Elle a été défaillante dans l'exécution de ces obligations.

La procédure au fond achevée le 1er décembre 2015 la condamne à payer le coût des travaux de finition au syndicat des copropriétaires et diverses indemnités aux copropriétaires qui réclamaient réparation de leurs dommages immatériels.

Les travaux de rénovation avaient été entamés en 2006 et confiés à la société IDBTP ; le chantier à pris fin au plus tard le 15 mai 2006 qui est la date que [P] [H] [E] entend faire qualifier de date de réception et qui, s'il n'y a pas réception, vaudra date de résiliation du marché (les deux notions n'étant pas exclusives l'une de l'autre à certaines conditions).

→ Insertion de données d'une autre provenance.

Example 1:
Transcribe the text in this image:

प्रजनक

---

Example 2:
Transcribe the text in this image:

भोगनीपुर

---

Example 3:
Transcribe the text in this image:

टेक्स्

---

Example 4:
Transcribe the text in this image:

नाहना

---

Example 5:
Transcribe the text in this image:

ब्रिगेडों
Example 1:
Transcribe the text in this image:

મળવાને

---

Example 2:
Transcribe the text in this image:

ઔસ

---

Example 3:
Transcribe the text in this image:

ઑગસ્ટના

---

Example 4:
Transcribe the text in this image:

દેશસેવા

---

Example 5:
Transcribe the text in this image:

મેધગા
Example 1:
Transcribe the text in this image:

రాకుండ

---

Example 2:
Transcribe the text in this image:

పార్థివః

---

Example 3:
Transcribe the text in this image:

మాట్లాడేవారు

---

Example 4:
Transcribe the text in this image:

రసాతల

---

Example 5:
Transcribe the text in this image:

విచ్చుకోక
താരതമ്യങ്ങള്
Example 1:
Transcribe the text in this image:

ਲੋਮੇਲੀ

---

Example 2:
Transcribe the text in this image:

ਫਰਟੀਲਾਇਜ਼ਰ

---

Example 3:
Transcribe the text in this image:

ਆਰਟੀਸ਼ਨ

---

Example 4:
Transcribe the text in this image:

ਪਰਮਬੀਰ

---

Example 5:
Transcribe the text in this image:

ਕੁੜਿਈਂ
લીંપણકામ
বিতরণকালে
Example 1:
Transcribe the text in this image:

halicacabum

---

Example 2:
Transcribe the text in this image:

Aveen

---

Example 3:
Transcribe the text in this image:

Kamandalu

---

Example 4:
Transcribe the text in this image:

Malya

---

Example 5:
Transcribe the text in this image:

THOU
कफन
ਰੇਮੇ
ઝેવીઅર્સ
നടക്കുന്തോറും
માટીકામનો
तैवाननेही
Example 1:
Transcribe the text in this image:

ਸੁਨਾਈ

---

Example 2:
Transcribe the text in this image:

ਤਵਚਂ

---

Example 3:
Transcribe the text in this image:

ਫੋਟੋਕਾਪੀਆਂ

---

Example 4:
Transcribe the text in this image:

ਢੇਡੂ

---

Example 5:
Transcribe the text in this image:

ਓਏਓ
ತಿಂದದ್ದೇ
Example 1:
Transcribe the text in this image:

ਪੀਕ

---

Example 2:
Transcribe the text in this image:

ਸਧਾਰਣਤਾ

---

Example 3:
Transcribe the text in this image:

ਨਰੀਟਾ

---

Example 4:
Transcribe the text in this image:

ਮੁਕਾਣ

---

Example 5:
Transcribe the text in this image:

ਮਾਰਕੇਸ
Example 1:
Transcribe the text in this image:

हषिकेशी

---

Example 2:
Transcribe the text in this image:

Une première expertise judiciaire va se dérouler entre [P] [H] [E] et la société IDTP, peu de temps après la fin des relations contractuelles ; réformant une ordonnance de référé rendue le 03 octobre 2006 rejetant la demande du maître de l'ouvrage, la cour, statuant entre [P] [H] [E] et la société IDBTP, a institué une expertise par arrêt du 18 décembre 2006 ; le rapport en a été déposé le 26 février 2008 en lecture duquel le syndicat des copropriétaires a assigné au fond [P] [E] devant le tribunal dès le 28 février 2008. Le libellé de la mission porte sur les comptes entre parties mais aussi sur la conformité des réalisations aux règles de l'art ; il résulte donc du libellé de la mission qui portait sur objet plus large que les comptes à faire, les assignations ont donc bien eu un effet interruptif des actions en responsabilités susceptibles de naître du contrat.

Ce rapport conclut ainsi

- l'entreprise IDBTP a réalisé 113.011,71 euros de travaux au tarif contractuel,

- elle a émis des factures à hauteur de 304.582,46 euros T.T.C

- elle a été payée à hauteur de 195.145 euros,

- par rapport aux travaux réalisés, l'entreprise IDBTP a donc encaissé un trop perçu de 195.145,00 - 113.011,71 = 82.133,29 euros

Le rapport transmis à la cour ne chiffre aucun préjudice pour malfaçons ou inexécutions.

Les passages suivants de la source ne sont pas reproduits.